Sebagaimana Ayo Madrasah kutip dari Surat Direktorat Jenderal Pendidikan Islam Kementerian Agama Nomor: Dj.I/Dt.II/2/PP.00/211/2016 tanggal 9 Februari 2016, disebutkan bahwa NPK merupakan kode identitas unik yang terdiri dari 13 digit numerik yang ditujukan bagi PTK madrasah yang bertugas pada satuan administrasi pangkal (Satminkal) madrasah pada Kementerian Agama.

NPK Nomor Pendidik Kemenag

Penerbitan NPK melalui aplikasi EMIS GTK, (dulu namnya Simpatika - Sistem Informasi dan Manajemen Pendidik dan Tenaga Kependidikan Kementerian Agama).


Baca: Beban Kerja dan Ekuivalensi Guru Berdasar KMA 890 Tahun 2019


Fungsi, Tujuan, dan Kegunaan NPK


Sebelum 2016, Kemenag masih menggunakan NUPTK (Nomor Unik Pendidik dan Tenaga Kependidikan) yang diterbitkan oleh Kemdikbud sebagai identitas guru.
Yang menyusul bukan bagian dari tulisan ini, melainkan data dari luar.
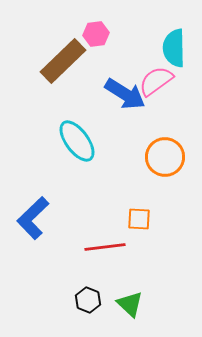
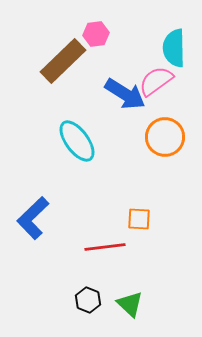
orange circle: moved 20 px up
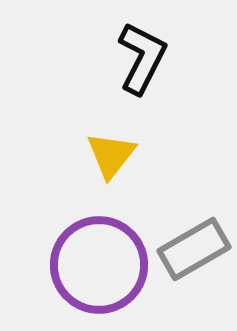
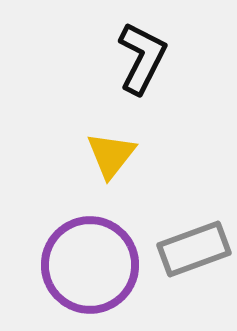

Namun pada 2016, Kementerian Agama akhirnya memutuskan untuk menggunakan NPK (Nomor Pendidik Kemenag) sebagai identitas khusus bagi guru-guru di satminkal Kemenag.
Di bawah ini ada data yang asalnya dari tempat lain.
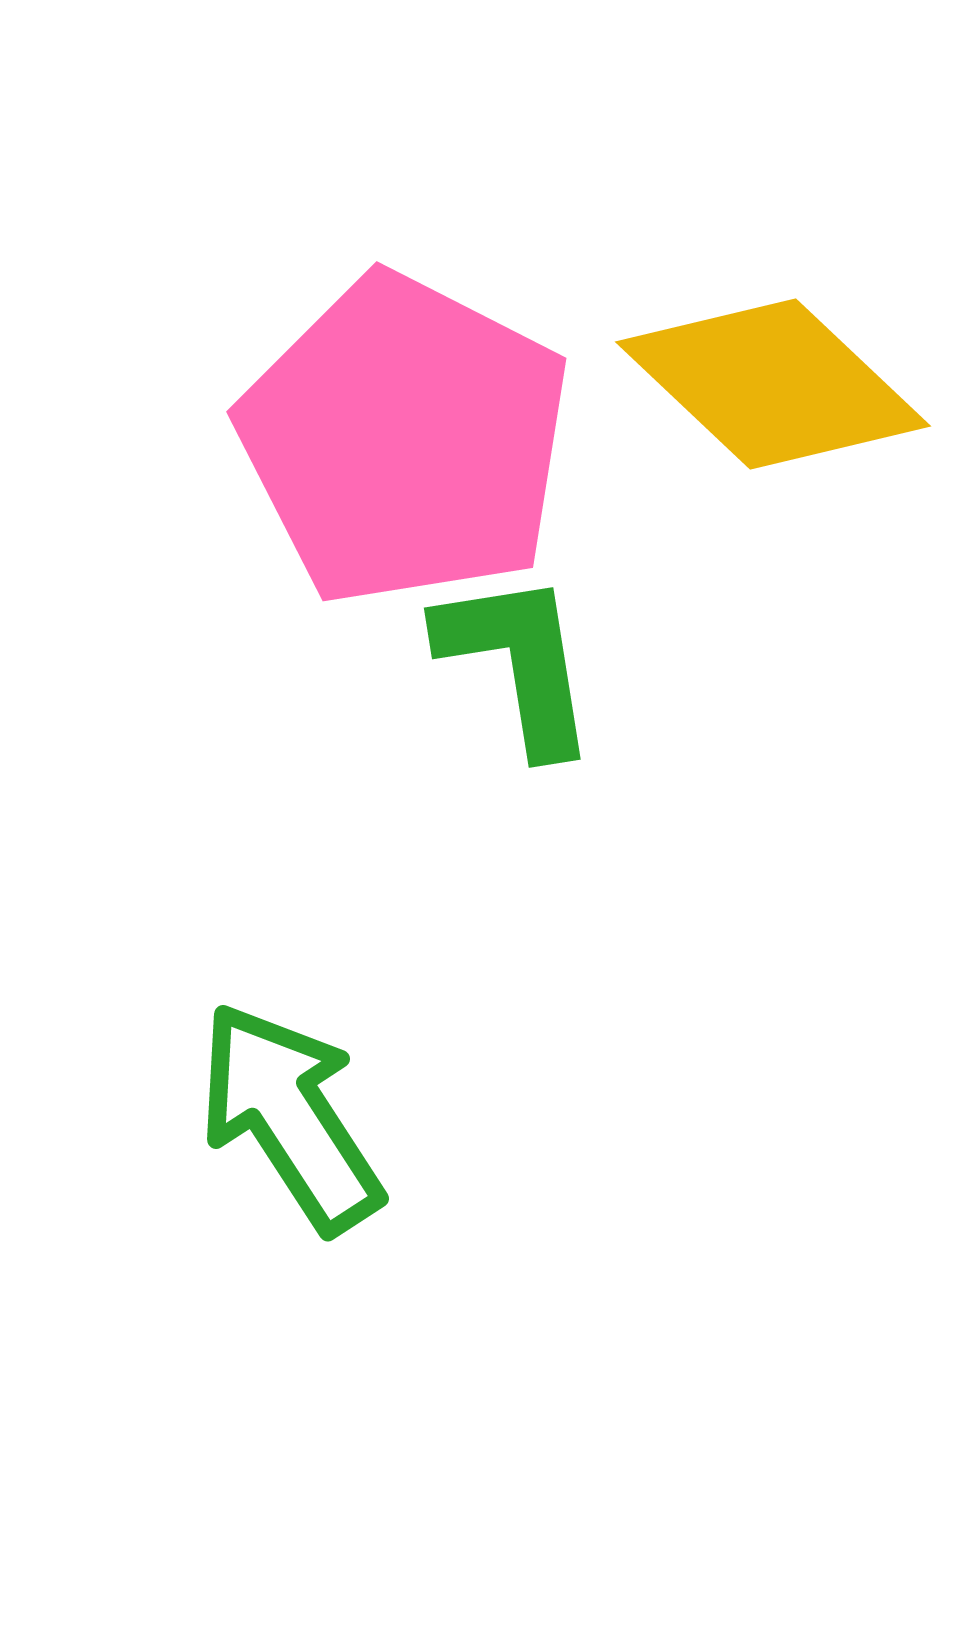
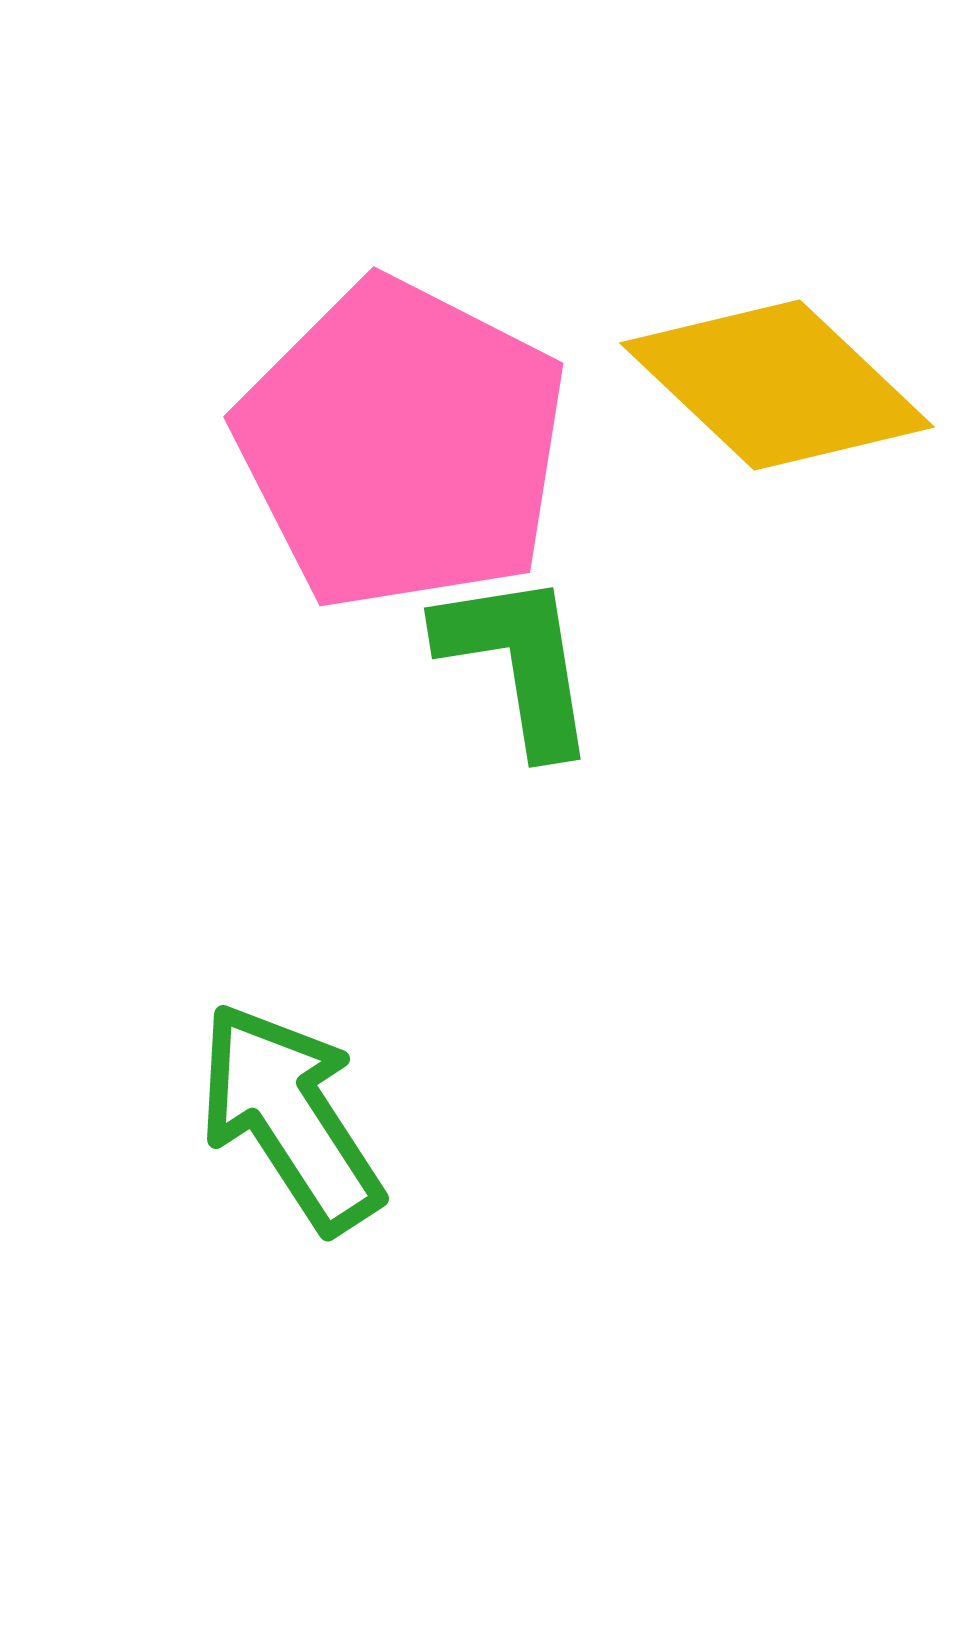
yellow diamond: moved 4 px right, 1 px down
pink pentagon: moved 3 px left, 5 px down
NPK berfungsi sebagai identitas resmi setiap guru yang bertugas pada satminkal Kementerian Agama. Sehingga NPK memiliki kegunaan sebagai syarat bagi PTK di Kemenag untuk mengikuti program-program kependidikan seperti penetapan peserta Pendidikan Profesi Guru (PPG), Penilaian Kinerja Guru, hingga untuk mendapatkan hak seperti Tunjangan Profesi Guru (TPG) dan Tunjangan Insentif Guru Bukan PNS.
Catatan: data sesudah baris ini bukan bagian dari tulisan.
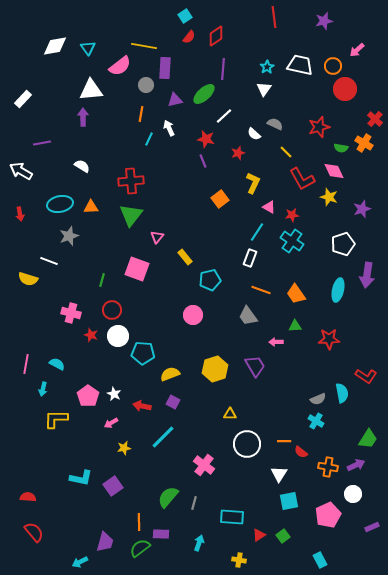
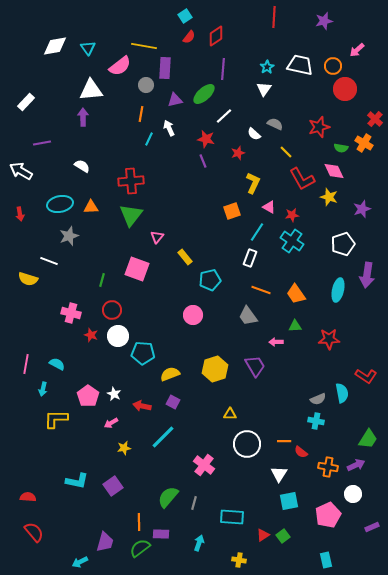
red line at (274, 17): rotated 10 degrees clockwise
white rectangle at (23, 99): moved 3 px right, 3 px down
orange square at (220, 199): moved 12 px right, 12 px down; rotated 18 degrees clockwise
cyan cross at (316, 421): rotated 21 degrees counterclockwise
cyan L-shape at (81, 478): moved 4 px left, 3 px down
red triangle at (259, 535): moved 4 px right
cyan rectangle at (320, 560): moved 6 px right; rotated 14 degrees clockwise
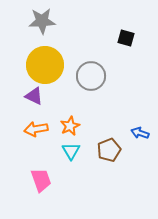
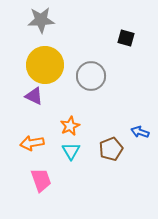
gray star: moved 1 px left, 1 px up
orange arrow: moved 4 px left, 14 px down
blue arrow: moved 1 px up
brown pentagon: moved 2 px right, 1 px up
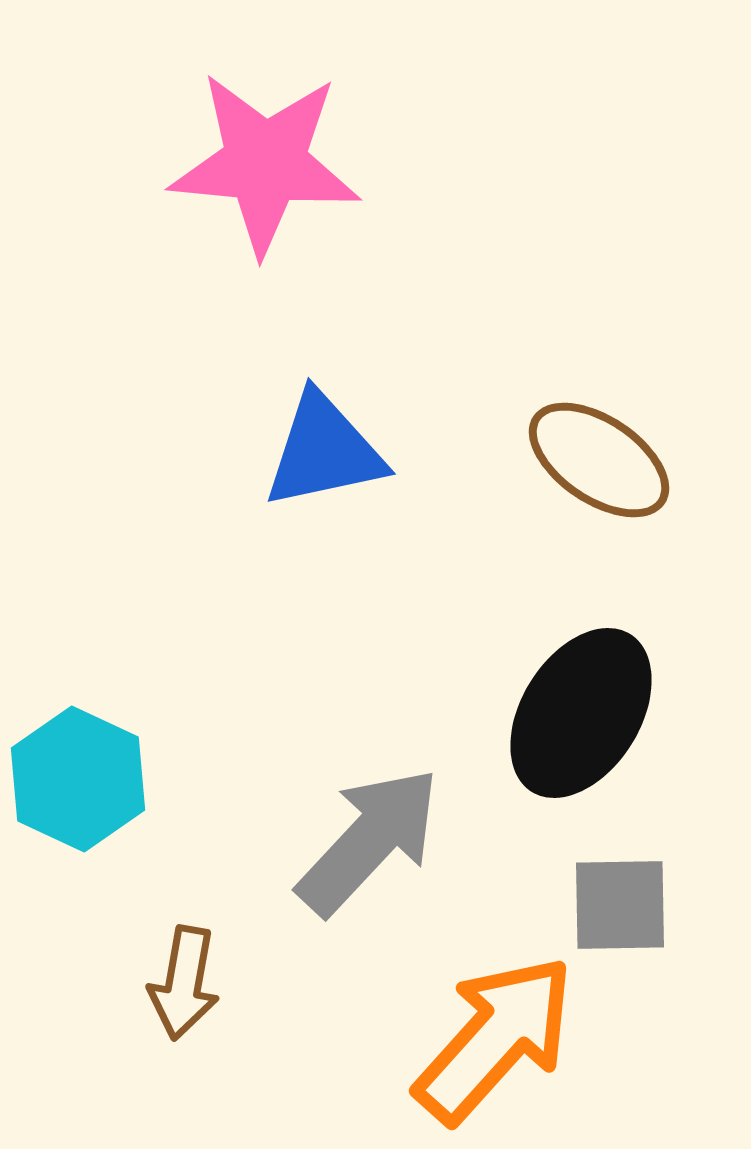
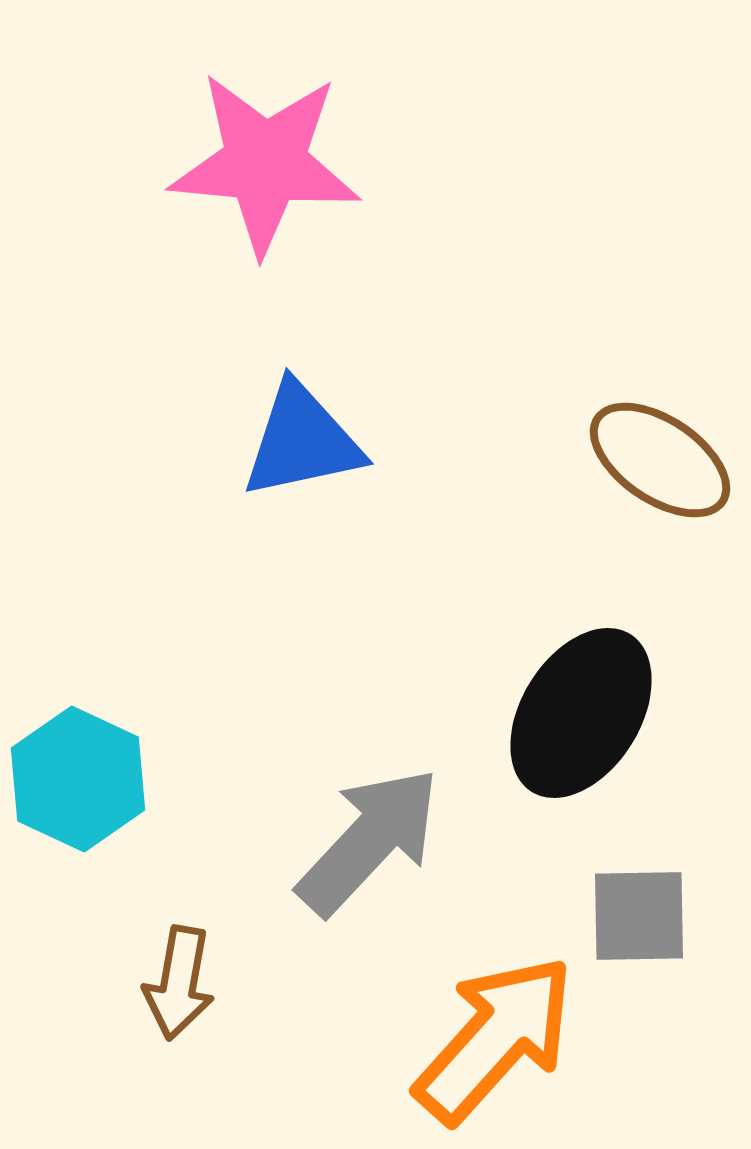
blue triangle: moved 22 px left, 10 px up
brown ellipse: moved 61 px right
gray square: moved 19 px right, 11 px down
brown arrow: moved 5 px left
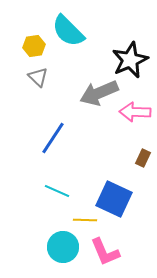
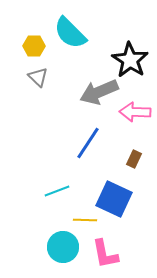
cyan semicircle: moved 2 px right, 2 px down
yellow hexagon: rotated 10 degrees clockwise
black star: rotated 15 degrees counterclockwise
gray arrow: moved 1 px up
blue line: moved 35 px right, 5 px down
brown rectangle: moved 9 px left, 1 px down
cyan line: rotated 45 degrees counterclockwise
pink L-shape: moved 2 px down; rotated 12 degrees clockwise
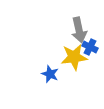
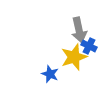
blue cross: moved 1 px left, 1 px up
yellow star: rotated 12 degrees counterclockwise
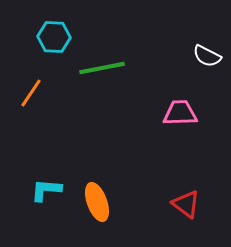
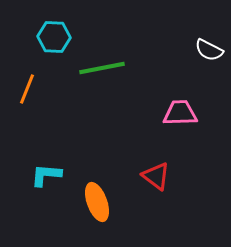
white semicircle: moved 2 px right, 6 px up
orange line: moved 4 px left, 4 px up; rotated 12 degrees counterclockwise
cyan L-shape: moved 15 px up
red triangle: moved 30 px left, 28 px up
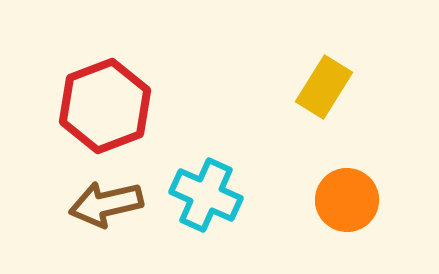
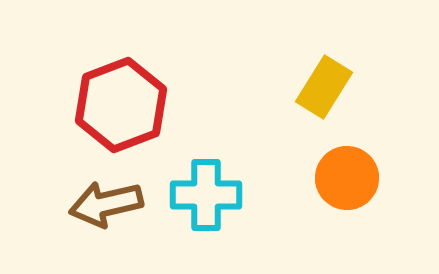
red hexagon: moved 16 px right, 1 px up
cyan cross: rotated 24 degrees counterclockwise
orange circle: moved 22 px up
Kemenag pernah menegaskan pemanfaatan NPT melalui surat bernomor 022.C/I.II/2/KS.02/03/2017 tertanggal 21 Maret 2017. Dalam surat tersebut disebutkan bahwa NPK memiliki manfaat dan kegunaan untuk:

  • NPK sebagai syarat penjaringan calon peserta sertifikasi guru bagi guru madrasah yang melaksanakan tugas di Satminkal binaan Kementerian Agama
  • NPK sebagai syarat penerbitan Nomor Registrasi Guru (NRG) khusus bagi guru madrasah yang melaksanakan tugas di Satminkal binaan Kementerian Agama
  • NPK sebagai syarat validasi data dalam keikutsertaan para guru dan tenaga kependidikan madrasah dalam program yang diselenggarakan Kementerian Agama


Baca: Edaran Dirjen Pendis Tentang Pemanfaatan NPK


Cara Mendapatkan NPK


Pada awal peluncurannya di tahun 2016, NPK diberikan secara otomatis bagi setiap PNS dan pemilik NUPTK yang aktif terdaftar di EMIS GTK. Bagi yang belum memiliki NUPTK pun diberikan NPK dengan syarat memiliki kualifikasi pendidikan minimal D4/S1, minimal telah 2 tahun berstatus sebagai PTK di satminkal madrasah, dan memilik riwayat mengajar selama 4 semester berturut-turut.


Untuk penerbitan di tahun-tahun setelahnya, syaratnya masih sama. NPK akan diterbitkan secara otomatis melalui akun PTK di layanan Simpatika masing-masing selagi PTK tersebut memenuhi persyaratan:

  1. Terdaftar aktif di layanan EMIS GTK (Simpatika)
  2. Memiliki kualifikasi pendidikan minimal D4/S1
  3. Telah mengajar di satminkal pada madrasah/RA di naungan Kementerian Agama sekurang-kurangnya 2 tahun
  4. Memiliki riwayat mengajar 4 semester secara berurutan dalam dua tahun terakhir.


Sehingga untuk mendapatkan NPK, tiap PTK tidak perlu melakukan pengajuan atau pendaftaran khusus. Cukup dengan memastikan memiliki akun EMIS GTK dan telah tercatat mengajar di satminkal madrasah sedikitnya 2 tahun dengan riwayat mengajar selama 4 semester berturut-turut. Selain itu harus memenuhi kualifikasi pendidikan minimal D4/S1.


Baca: Syarat dan Mekanisme Ajuan Tunjangan Insentif Guru


Untuk melihat NPK, caranya juga cukup mudah. Sila buka akun EMIS GTK (dulu Simpatika) masing-masing PTK  lalu buka menu "Portofolio >> Biodata" atau "Portofolio >> Karir".


Itulah pengertian, fungsi, tujuan, kegunaan, dan cara mendapatkan NPK bagi guru yang bertugas pada satminkal Kementerian Agama.